Extrait du document:
== == ==

Avec les annonces de Donald Trump voulant terminer la guerre en Ukraine « en 24 heures », il semble probable que l’administration cherchera effectivement à conclure un accord dans les meilleurs délais. Pour les Européens, cette trajectoire a de nombreuses implications. Tout d’abord, ils doivent chercher à rester — ou plutôt à devenir — un interlocuteur pertinent pour l’administration Trump. Cela sera une condition s’ils veulent avoir une place à la table des négociations et garantir la prise en considération des intérêts européens et ukrainiens dans un éventuel deal. Pour cela, il faut d’ores et déjà réfléchir à des priorités et des lignes rouges pour un tel accord — et être capables de les communiquer clairement et de manière unifiée à la nouvelle administration américaine. Un échec à cet égard rendrait l’hypothèse d’une implication européenne dans un accord encore plus improbable. Washington imposerait ses idées, sa méthode, son agenda.
Très concrètement, les Européens devraient réfléchir aux garanties de sécurité qu’ils sont en mesure de fournir à l’Ukraine et dans quelle mesure le processus d’adhésion de l’Ukraine à l’Union pourrait progresser au cas où son adhésion à l’OTAN, prévue comme une étape préliminaire ou parallèle, soit bloquée par les États-Unis. Deuxièmement, ils doivent se préparer à jouer un rôle clef après la conclusion d’un éventuel accord — quelle qu’en soit la nature. En effet, Washington ne prendra ni la direction du pays, ni celle du soutien militaire ou économique à l’Ukraine. Même si elle est absente du deal, l’Union devra probablement continuer à jouer un rôle central pour combler le vide laissé par un retrait américain. En fonction de la nature de l’accord, cela pourrait également inclure une force de maintien de la paix déployée en Ukraine. Troisièmement, il est également possible qu’aucun accord ne soit conclu entre Washington et Moscou, et que la guerre d’attrition se poursuive — avec le risque d’un épuisement militaire et d’une défaite de l’Ukraine face à la masse russe. Les implications d’un tel scénario pour la sécurité européenne seraient considérables, mais il est certain que les Européens doivent commencer à s’y préparer. Il nécessiterait des dépenses encore plus importantes pour assurer la défense du continent contre une menace russe décuplée.
Enfin, il ne peut pas être exclu que Trump cherche à provoquer une escalade militaire du conflit à court terme si la Russie refuse de conclure un accord aux conditions envisagées par Washington — avec le risque que les Européens deviennent d’autant plus la cible de représailles de la part de Moscou, qu’elles soient hybrides ou conventionnelles. Il n’est pas certain que nous soyons prêts à affronter cette réalité — sur le plan civil comme sur le plan militaire.
2 — Le retour des discussions sur l’envoi de troupes européennes en Ukraine
Si les opérations et les missions de la Politique de Sécurité et de Défense Commune (PSDC) ont surtout été déployées au Moyen-Orient et en Afrique au cours des dernières décennies, tout comme les missions nationales des différents pays européens, l’année 2025 pourrait changer la donne.

== == ==

Données fournies:
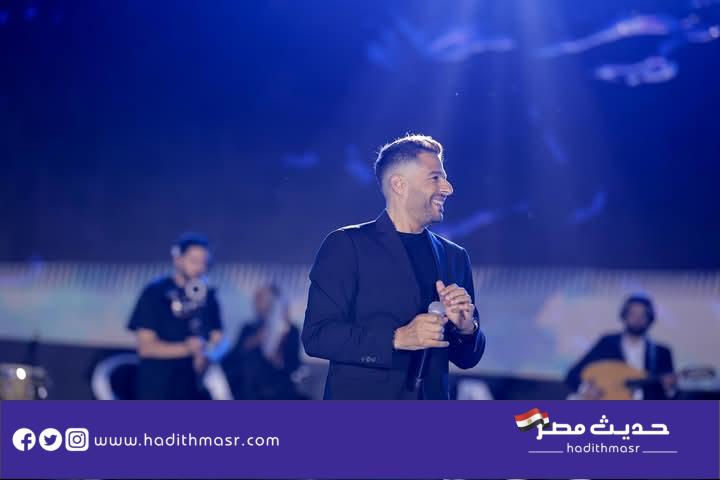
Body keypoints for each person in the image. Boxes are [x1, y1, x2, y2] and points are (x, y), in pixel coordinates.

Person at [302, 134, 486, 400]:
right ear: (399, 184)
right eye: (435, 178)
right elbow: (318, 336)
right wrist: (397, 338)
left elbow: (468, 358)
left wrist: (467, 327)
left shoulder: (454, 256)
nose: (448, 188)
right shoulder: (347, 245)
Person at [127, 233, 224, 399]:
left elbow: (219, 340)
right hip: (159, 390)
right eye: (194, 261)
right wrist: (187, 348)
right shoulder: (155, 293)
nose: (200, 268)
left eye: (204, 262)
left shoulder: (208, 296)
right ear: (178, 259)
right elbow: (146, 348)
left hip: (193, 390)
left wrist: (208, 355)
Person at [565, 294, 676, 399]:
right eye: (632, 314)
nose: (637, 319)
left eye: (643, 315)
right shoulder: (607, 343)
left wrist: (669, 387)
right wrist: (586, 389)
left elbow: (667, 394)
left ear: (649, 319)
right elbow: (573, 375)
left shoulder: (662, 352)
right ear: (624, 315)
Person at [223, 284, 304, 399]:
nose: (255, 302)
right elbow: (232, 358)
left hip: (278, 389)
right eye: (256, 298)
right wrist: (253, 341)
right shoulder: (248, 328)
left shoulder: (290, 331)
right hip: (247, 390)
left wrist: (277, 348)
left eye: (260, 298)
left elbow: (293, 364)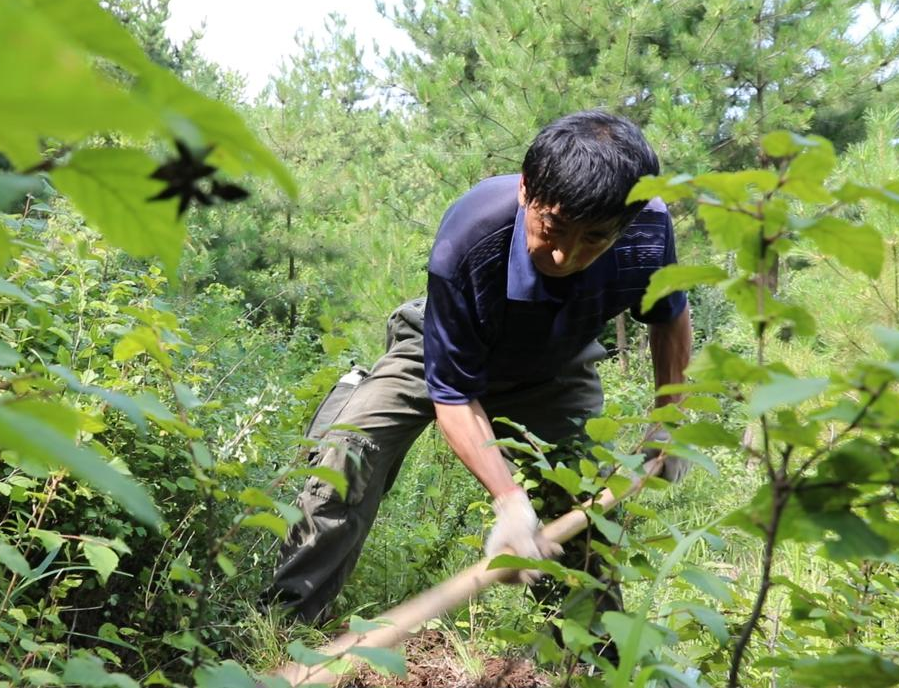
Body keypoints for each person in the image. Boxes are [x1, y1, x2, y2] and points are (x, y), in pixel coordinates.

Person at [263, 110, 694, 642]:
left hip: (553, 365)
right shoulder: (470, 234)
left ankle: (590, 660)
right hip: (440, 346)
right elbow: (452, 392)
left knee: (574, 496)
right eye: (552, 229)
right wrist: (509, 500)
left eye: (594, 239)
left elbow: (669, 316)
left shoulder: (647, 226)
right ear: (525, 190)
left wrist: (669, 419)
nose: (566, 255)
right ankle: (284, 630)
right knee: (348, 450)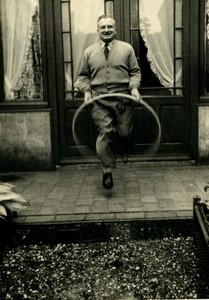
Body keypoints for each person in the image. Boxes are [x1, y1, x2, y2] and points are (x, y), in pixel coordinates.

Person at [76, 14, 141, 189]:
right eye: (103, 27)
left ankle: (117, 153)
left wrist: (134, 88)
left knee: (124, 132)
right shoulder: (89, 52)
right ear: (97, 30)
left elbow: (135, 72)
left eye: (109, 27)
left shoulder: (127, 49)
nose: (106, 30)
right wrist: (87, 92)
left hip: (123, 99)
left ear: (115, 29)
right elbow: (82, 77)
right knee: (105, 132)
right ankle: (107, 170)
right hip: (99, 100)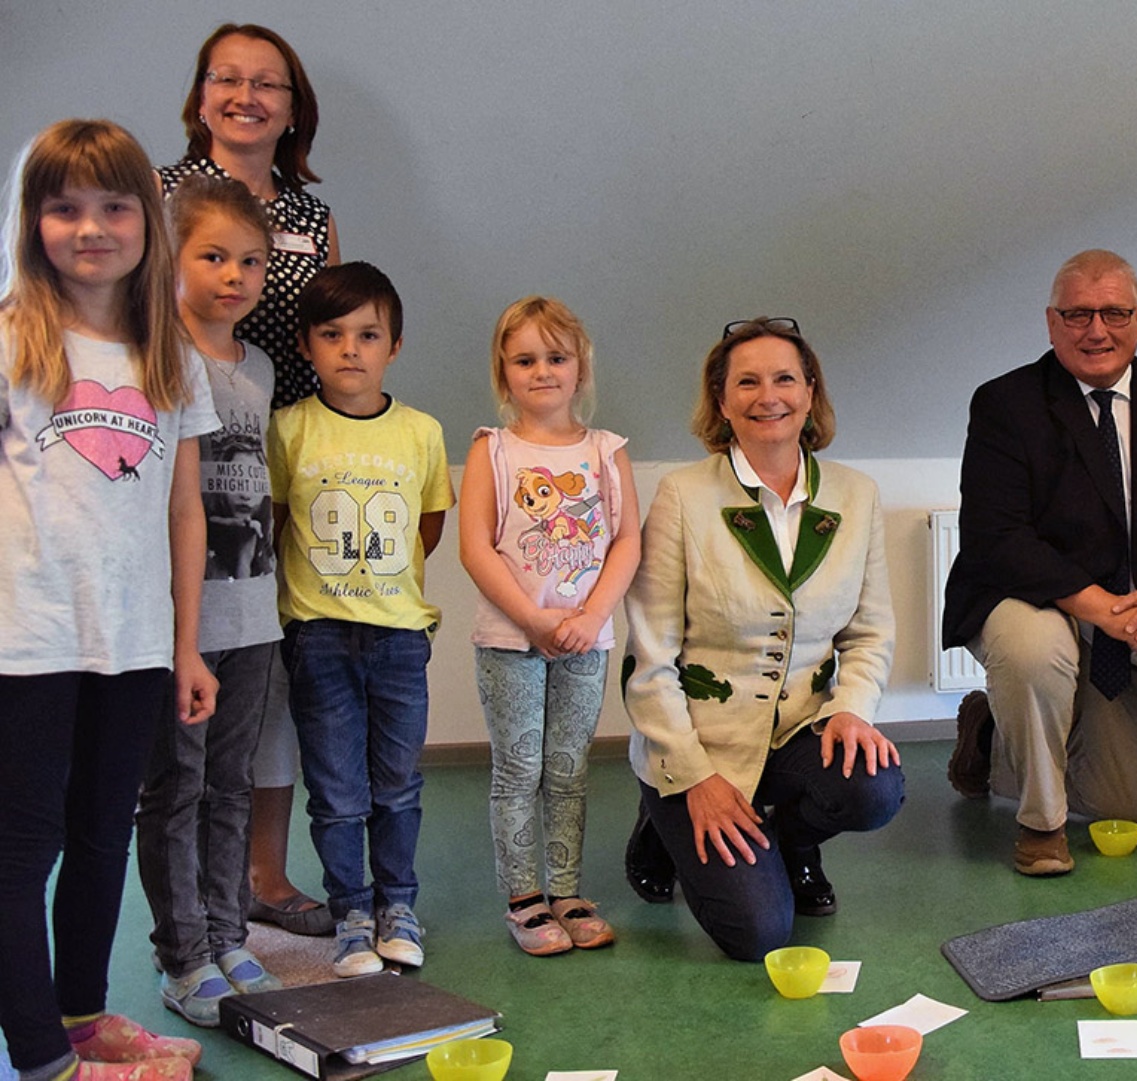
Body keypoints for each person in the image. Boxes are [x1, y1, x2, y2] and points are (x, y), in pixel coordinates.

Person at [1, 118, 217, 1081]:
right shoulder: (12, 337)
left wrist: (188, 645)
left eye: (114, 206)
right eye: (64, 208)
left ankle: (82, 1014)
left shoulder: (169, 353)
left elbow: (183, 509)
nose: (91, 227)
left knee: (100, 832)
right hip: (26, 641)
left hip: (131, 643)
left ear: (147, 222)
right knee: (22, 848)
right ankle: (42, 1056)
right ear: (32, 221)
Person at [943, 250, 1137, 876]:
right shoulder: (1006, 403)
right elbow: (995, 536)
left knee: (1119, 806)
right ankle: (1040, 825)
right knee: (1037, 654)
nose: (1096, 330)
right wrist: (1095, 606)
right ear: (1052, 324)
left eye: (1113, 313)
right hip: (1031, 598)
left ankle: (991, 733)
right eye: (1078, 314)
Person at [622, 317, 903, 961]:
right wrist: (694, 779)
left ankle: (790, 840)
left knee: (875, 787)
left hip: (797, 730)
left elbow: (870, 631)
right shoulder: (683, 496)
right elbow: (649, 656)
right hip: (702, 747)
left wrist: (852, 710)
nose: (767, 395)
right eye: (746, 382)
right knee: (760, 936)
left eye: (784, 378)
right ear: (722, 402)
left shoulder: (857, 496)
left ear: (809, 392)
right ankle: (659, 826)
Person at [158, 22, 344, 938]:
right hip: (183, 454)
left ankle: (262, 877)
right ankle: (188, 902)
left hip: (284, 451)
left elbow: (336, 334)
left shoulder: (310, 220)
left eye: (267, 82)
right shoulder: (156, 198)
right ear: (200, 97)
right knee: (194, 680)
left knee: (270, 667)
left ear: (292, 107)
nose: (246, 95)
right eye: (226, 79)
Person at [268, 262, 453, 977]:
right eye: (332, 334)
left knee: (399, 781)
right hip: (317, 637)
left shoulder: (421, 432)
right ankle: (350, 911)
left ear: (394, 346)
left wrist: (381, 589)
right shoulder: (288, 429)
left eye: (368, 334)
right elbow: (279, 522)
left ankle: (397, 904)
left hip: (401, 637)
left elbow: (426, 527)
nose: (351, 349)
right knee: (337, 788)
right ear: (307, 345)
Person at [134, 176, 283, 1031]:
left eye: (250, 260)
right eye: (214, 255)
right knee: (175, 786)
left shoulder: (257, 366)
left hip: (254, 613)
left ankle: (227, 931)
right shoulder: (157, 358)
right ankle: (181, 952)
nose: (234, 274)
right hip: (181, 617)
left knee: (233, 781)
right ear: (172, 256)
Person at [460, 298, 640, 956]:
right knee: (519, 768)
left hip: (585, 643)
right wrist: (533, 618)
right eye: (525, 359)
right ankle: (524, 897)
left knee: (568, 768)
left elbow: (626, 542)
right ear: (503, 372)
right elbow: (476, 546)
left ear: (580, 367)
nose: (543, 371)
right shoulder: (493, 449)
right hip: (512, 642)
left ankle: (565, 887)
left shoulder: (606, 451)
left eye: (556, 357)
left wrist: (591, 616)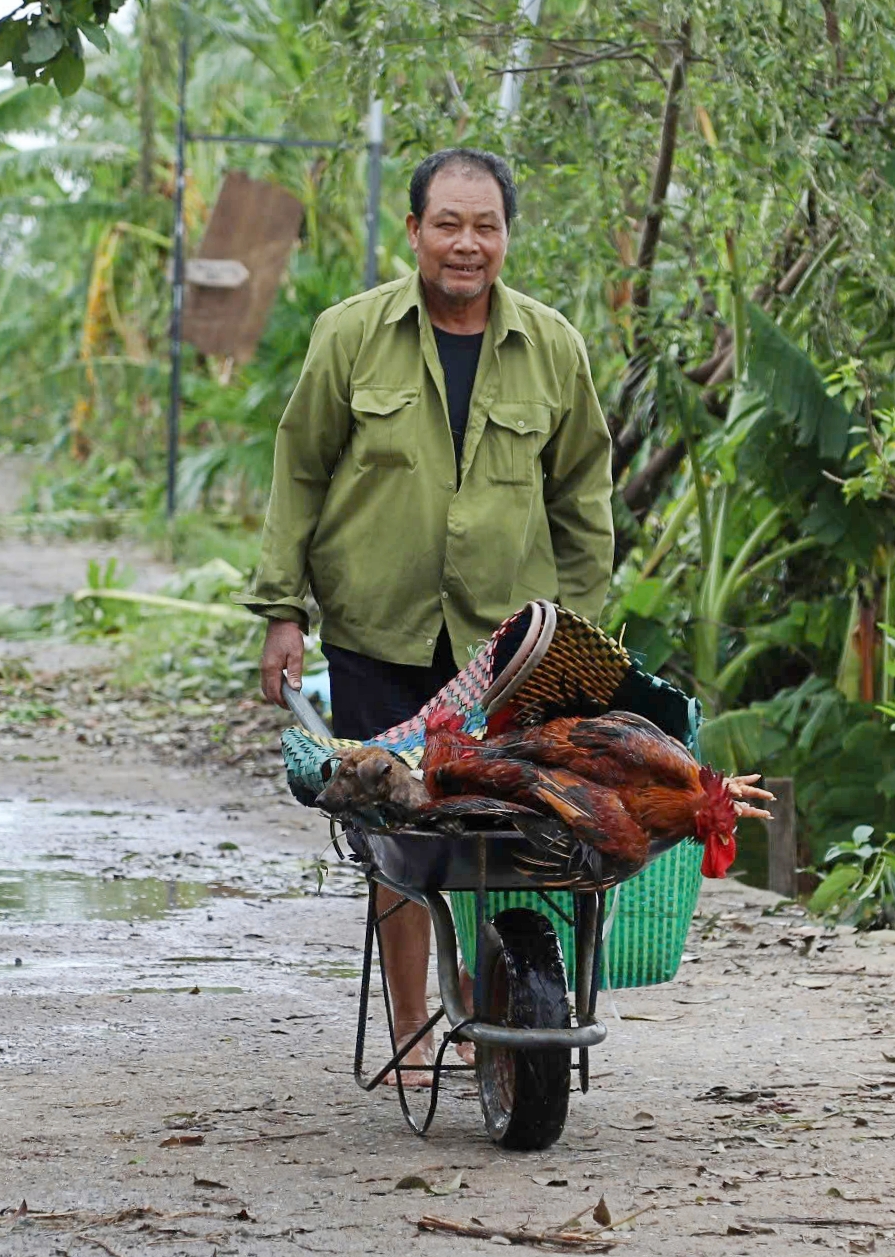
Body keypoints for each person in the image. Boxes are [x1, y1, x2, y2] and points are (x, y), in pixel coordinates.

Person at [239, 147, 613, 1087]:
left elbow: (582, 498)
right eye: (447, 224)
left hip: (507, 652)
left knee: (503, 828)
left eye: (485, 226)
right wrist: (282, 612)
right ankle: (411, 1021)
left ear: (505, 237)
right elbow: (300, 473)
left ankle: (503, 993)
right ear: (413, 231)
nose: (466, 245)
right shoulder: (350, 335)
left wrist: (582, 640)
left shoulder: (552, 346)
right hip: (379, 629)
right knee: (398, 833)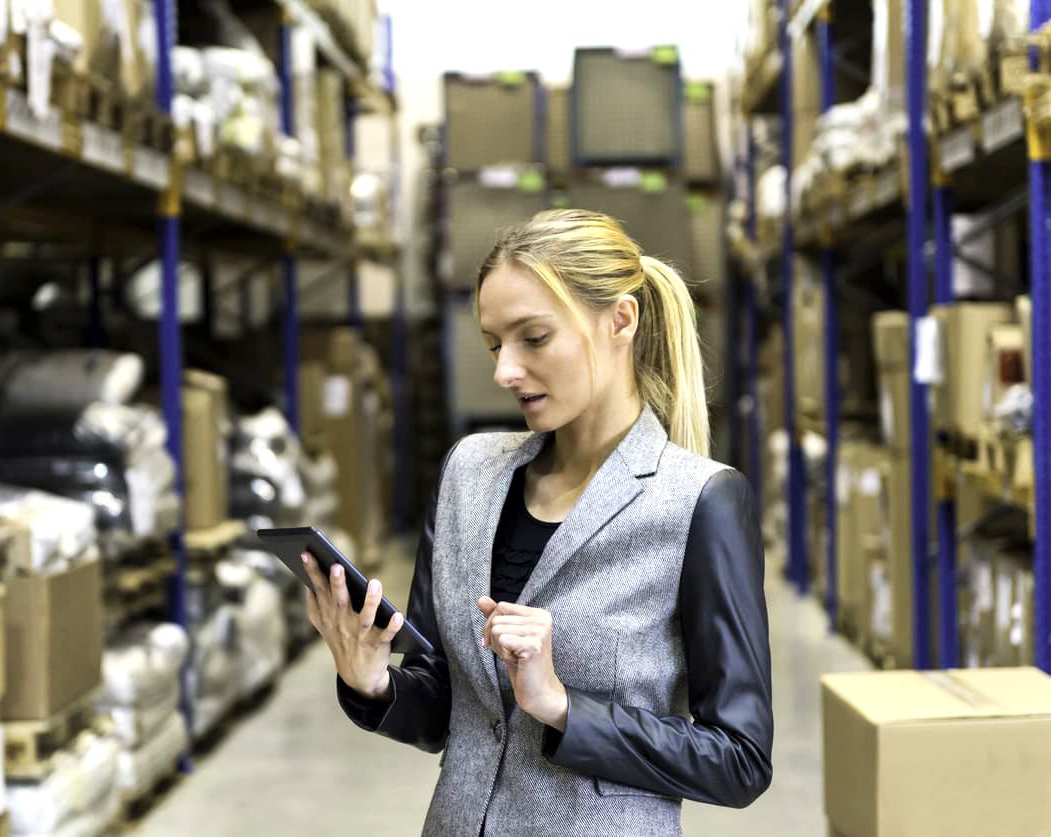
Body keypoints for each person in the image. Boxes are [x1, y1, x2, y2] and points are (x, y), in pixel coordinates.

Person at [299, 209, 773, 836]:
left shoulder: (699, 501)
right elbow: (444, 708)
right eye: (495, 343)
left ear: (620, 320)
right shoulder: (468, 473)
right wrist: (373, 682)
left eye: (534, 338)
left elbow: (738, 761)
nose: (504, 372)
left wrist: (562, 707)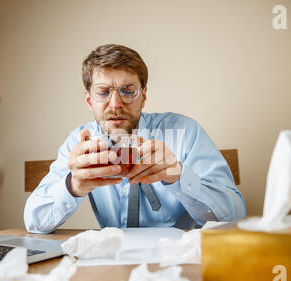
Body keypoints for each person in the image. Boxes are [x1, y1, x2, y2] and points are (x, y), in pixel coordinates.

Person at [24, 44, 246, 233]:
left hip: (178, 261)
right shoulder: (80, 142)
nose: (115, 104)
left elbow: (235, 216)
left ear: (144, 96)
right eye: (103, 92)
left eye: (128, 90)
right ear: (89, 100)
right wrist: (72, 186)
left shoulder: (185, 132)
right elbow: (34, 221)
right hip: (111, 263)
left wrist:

== == ==

Consignes:
A) Restituez mot pour mot le passage de l'extrait ci-dessus qui s'ouvre sur les mots contenant « Enfin, il ne » et se termine par « changer la donne. ».
B) Résumez l'extrait ci-dessus en deux phrases, s'il vous plaît.

Corrigé:
A)
Enfin, il ne peut pas être exclu que Trump cherche à provoquer une escalade militaire du conflit à court terme si la Russie refuse de conclure un accord aux conditions envisagées par Washington — avec le risque que les Européens deviennent d’autant plus la cible de représailles de la part de Moscou, qu’elles soient hybrides ou conventionnelles. Il n’est pas certain que nous soyons prêts à affronter cette réalité — sur le plan civil comme sur le plan militaire.
2 — Le retour des discussions sur l’envoi de troupes européennes en Ukraine
Si les opérations et les missions de la Politique de Sécurité et de Défense Commune (PSDC) ont surtout été déployées au Moyen-Orient et en Afrique au cours des dernières décennies, tout comme les missions nationales des différents pays européens, l’année 2025 pourrait changer la donne.

B) Face à la volonté de Donald Trump de conclure rapidement un accord sur la guerre en Ukraine, les Européens doivent devenir un interlocuteur pertinent pour Washington en définissant leurs priorités et leurs lignes rouges et en les communiquant de manière unifiée, afin d'avoir une place à la table des négociations. Ils doivent aussi se préparer à jouer un rôle clef après un éventuel accord, mais également à l'absence d'accord ou à une escalade militaire, scénarios qui exigeraient respectivement des dépenses de défense encore plus importantes ou exposeraient davantage l'Europe à des représailles de Moscou.